Houve um silêncio longo. Galan encarou Leo, esperando alguma reação, algum tremor. Mas foi interrompido.
— Eu já pensei bem nisso. — disse Leo, finalmente, com a voz baixa, firme.
Galan ficou em silêncio, atento.
— Ainda dói muito tudo que aconteceu. Às vezes, eu acordo e esqueço por um segundo. Mas quando lembro... sinto como se fosse ontem. — ele ergueu os olhos, e havia algo sombrio ali — Sinceramente? Eu quero matar ele.
Galan não se moveu. Apenas ouvia.
— Mas... quando penso que meus irmãos e minha nova família podem se prejudicar por causa disso... eu não quero agir por impulso. Não sem usar a cabeça.
Fez uma pausa. Depois, a voz ficou mais pesada.
— Mas se, em algum momento, eu ficar sozinho com ele... desculpa, Galan. Mas ele vai morrer.
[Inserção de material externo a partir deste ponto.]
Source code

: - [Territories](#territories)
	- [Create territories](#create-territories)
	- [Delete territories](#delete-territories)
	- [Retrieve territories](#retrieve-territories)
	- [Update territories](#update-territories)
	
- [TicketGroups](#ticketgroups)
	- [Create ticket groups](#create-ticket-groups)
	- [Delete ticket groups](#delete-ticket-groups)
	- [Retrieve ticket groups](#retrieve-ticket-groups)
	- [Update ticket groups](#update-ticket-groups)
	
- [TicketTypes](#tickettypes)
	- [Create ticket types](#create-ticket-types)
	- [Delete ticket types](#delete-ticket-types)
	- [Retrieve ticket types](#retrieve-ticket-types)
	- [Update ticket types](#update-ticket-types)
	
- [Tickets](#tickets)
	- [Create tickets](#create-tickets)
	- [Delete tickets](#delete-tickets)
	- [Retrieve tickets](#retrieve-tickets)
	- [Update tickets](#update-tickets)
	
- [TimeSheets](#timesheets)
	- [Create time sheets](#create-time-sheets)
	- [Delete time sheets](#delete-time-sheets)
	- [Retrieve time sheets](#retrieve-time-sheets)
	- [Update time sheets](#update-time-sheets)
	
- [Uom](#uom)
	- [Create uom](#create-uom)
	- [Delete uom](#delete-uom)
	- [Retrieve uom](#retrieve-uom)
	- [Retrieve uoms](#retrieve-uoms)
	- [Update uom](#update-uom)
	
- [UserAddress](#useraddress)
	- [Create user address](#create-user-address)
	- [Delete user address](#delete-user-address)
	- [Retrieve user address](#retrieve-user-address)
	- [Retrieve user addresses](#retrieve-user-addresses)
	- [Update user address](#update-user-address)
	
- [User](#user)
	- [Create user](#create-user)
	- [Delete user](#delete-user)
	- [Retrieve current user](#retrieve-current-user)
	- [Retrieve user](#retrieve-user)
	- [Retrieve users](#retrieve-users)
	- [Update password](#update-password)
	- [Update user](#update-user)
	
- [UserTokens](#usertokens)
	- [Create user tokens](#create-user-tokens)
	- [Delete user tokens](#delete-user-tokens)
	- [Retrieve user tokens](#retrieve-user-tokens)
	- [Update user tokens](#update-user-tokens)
O guerreiro fechou os olhos por um instante, como se buscasse forças em silêncio.
— Eu não consigo te impedir, né?
— Não. — Leo respondeu sem hesitar. — Eu... não consigo pensar nisso tudo e não ter vontade de chorar, Galan. Eu ainda sinto medo. Ainda tenho medo. Mas eu acho que tenho que dar um fim a tudo isso.
Ele olhou para o homem que o criou, com os olhos marejados, porém firmes.
— Vocês são...
Houve uma pausa, leve, como se engolisse um nó na garganta.
— ...aqueles que me acolheram. Mas meu pai... e minha mãe... merecem vingança.
Galan se aproximou, colocou uma das mãos pesadas sobre o ombro de Leo.
— Só me promete uma coisa.
Leo ergueu os olhos.
— Se esse dia chegar... lute como você sempre lutou. Não com ódio. Com propósito.
Leo não respondeu. Apenas assentiu, devagar.
A guerra já havia começado. Mas agora, era pessoal.